Smuggled Brazilian refugee recounts boat journey to Cornwall, Ont.

The high-speed boat ride across the St. Lawrence River to Cornwall, Ont., was the last leg in a seven-hour journey "John" hoped would lead to a new life of safety in Canada.

Carrying only a backpack stuffed with a change of clothes, underwear, cologne and thousands of dollars in cash, the 32-year-old Brazilian refugee last month bet his future on a masked smuggler and strangers with unknown names.

CBC News has agreed not to disclose his identity because the refugee is a witness in an ongoing smuggling investigation spearheaded by the Canada Border Services Agency (CBSA).

John says he fled the United States after gang members from his hometown of Sobralia found him in a suburb outside Boston, where he had been working as a painter. He was an undocumented immigrant who fled extortion and gang violence in southeastern Brazil 11 years earlier.

He considered running away to another American city, but after seeing multiple videos of immigration raids he opted to cross into Canada to avoid deportation.

"Trump is at war with immigrants," John said in broken English when asked why he fled. "I hear Trump is going to deport. I can't go back to Brazil. It's dangerous there."

CBC interviewed John with and without a translator after his release from the Ottawa-Carleton Detention Centre. His Canadian guarantor was also interviewed, along with the RCMP.

Smuggler was dressed in black, masked

John left Framingham, Mass., the morning of Feb. 2, after handing over $1,500 US to a white American woman who drove him seven hours to the Canadian border near Akwesasne. The territory, dissected by the St. Lawrence River, straddles New York State, Ontario and Quebec.

There, he boarded a white motor boat operated by a smuggler on a frigid, windswept afternoon.

"He was dressed in black, had black gloves, a mask and sunglasses. Not recognizable," John recalls.

They were guided by a Canadian flag blowing in the wind on the dock of the Monte Carlo Motel in Cornwall. It took less than 10 minutes to get there.

* Extracted records
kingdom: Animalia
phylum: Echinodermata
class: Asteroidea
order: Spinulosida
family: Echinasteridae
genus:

* Given task A
In the article about the smuggled Brazilian refugee, what guided the boat across the river to Cornwall?
* Given task B
Write the next part of the article about the Brazilian refugee's boat journey to Cornwall, starting after its last sentence.

* Expected output A
A Canadian flag blowing in the wind on the dock of the Monte Carlo Motel in Cornwall.

* Expected output B
Before the smuggler sped away, he instructed John to run up the wooden stairs to the street and hand over another $3,500 US to his partner, who was waiting for him at a nearby bus stop. Then John would be on his own.

Refugee, boat driver arrested

But before he could hand over the cash to the next smuggler, John was arrested by RCMP.

The Mounties were working with the Cornwall Regional Task Force, which consists of nine Canadian and American law enforcement agencies who are responsible for patrolling a 75-kilometre span of roads and waterways from Iroquois, Ont., to the Quebec border.

RCMP Const. Jean Juneau says officers saw the man running up the dock around 1:30 p.m. The Mounties suspected smuggling immediately because of similar cases along the city's shoreline.

"We stopped and questioned this gentlemen. He didn't have a legitimate reason to be there. He didn't have the proper paperwork and we turned him over to the Canada Border Services Agency," Juneau says.

The man is the first refugee this year arrested by RCMP in the Cornwall area. A deportation order was issued Feb. 13 but is now on hold, pending his appearance in court. The 32-year-old Brazilian will still face deportation after he appears in court, according to the CBSA. A trial date has not yet been set.

Authorities later arrested the alleged smuggler after he docked his fishing boat in Saint Regis, Que. A Cornwall Island resident is facing charges.

'There will be mass migration north'

According to statistics from the Cornwall Regional Task Force, American and Canadian border security agencies detained 77 people who were smuggled into the area last year. Forty-two of them were being transported south to the United States, and 35 were smuggled into Canada.

Prior to his retirement in 2013, former CBSA investigator Brent Lafave investigated the illegal transport of goods, weapons and people in the region. He expects human smuggling to increase this year along the St. Lawrence River given the anti-immigrant rhetoric coming from the White House.

"In my opinion, there will be mass migration north," says Lafave. "The largest number of people are moved by boat because it has the least chance of detection and you can move the greatest amount of people."

Lafave says there are many known smuggling routes operated by both local criminals and international syndicates. Often, individuals are put up in safe houses near the border before they make the illegal crossings by boat.

Despite the sophistication of some operations, Lafave says river crossings are dangerous. He has investigated cases where smugglers abandoned asylum seekers on the small islands that dot the St. Lawrence, or left them in isolated woods when they got spooked. People have also died in night-time crossings as boats crashed while trying to evade authorities.

But while Lafave believes the Canadian government should continue to crack down hard on illegal smuggling, he says it has to be balanced with sympathy for refugees.

"It's hard to say to somebody who has no possibility of a quality of life where they live, to say [to them], 'You can't have a piece of this dream that we have.'"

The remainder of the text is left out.